In my next posting, I’ll share the information I have about the children of Isaac Lindsey and Mary Tate named in the 1851 succession filed by Isaac’s son William Lindsey, which is discussed above.
[1] 1820 federal census, St. Helena Parish, Louisiana, p. 368. Isaac’s household includes a male aged 26-44.
[2] See Ancestry’s Louisiana, Compiled Marriage Index, 1718-1925, a digitized version of Hunting For Bears, comp., Louisiana, Marriages, 1718-1925; and Ancestry’s Louisiana Compiled Marriages, 1728-1860, a digitization of Jordan R. Dodd, et. al., Early American Marriages: Louisiana to 1850 (Bountiful, UT: Precision, 19xx).
[3] 1850 federal census, St. Helena Parish, Louisiana, Eastern Division, p. 203B (dwelling and family 372, 18 September).
[4] See supra, n. 1.
[5] See NARA, Alphabetical Card Index to the Compiled Service Records of Volunteer Soldiers Who Served During the War of 1812, RG 94, M 602; and Carded Records Showing Military Service of Soldiers Who Fought in Volunteer Organizations During the War of 1812, Compiled 1899 – 1927, Documenting the Period 1812 – 1815 RG 94, M 678.
[6] The roll is dated 7 October 1814.
[7] Marion John Bennett Pierson, Louisiana Soldiers in the War of 1812 (Baton Rouge: Louisiana Geneal. And Hist. Soc., 1963), p. 75.
[8] A revised copy of this work, which Napier first wrote in 1984, is online at Google. In a foreword to the online version, Napier states that the online version corrects errors he made in the previous conventionally published version.
[9] Ibid. The date of death he gives for Isaac Lindsey is found in a section of the manuscript entitled “John Tate of NC, SC, and La.”
[10] See Ernest Russ Williams Jr., Genealogical and Historical Abstracts of Legal Records of Saint Helena Parish, Louisiana, 1804-1870, Including: Successions (Probates and Wills), 1804-1854, Tax Assessment Rolls, 1823, 1824, 1828, and Marriages 1811-1870 (priv. publ., Monroe, Louisiana, 1995), p. 124.
[11] Ibid., p. 81. The original succession file, which I have not seen, is apparently St. Helena Parish Succession File L-1.
[12] See supra, n. 3.
[13] 1850 federal census, St. Helena Parish, Louisiana, Eastern Division, p. 203B (dwelling and family 368, 18 September).
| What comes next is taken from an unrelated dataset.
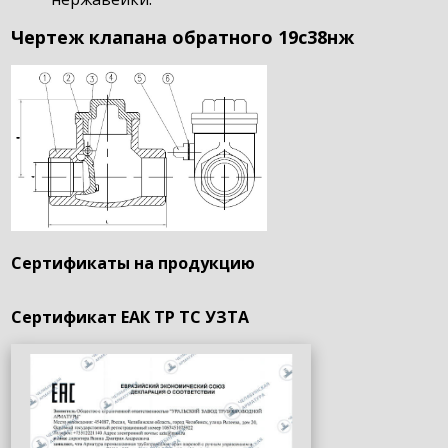
Чертеж клапана обратного 19с38нж
Сертификаты на продукцию
Сертификат ЕАК ТР ТС УЗТА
[14] See Genealogical and Historical Abstracts of Legal Records of Saint Helena Parish, Louisiana, p. 123, abstracting John Tate’s succession records in St. Helena Parish Succession Bk. G, pp. 213-4.
[15] Spartanburg County, South Carolina, Deed Bk. N, pp. 322.
[16] Ibid., Bk. O, p. 1-2.
[17] Ibid., pp. 142-3.
[18] Tates of Pearl River, “John Tate of NC, SC, and La.”
[19] Ibid. Napier notes that John Tate was in both Granville and Johnston Counties, North Carolina. As I have noted, I think it’s possible that after William Lindsey disappeared from Granville records in 1765, he was initially in Johnston County for a brief period before claiming land in South Carolina.
[20] Ibid.
[21] Wayne County, Kentucky, Court Order Bk. A, p. 61, #521.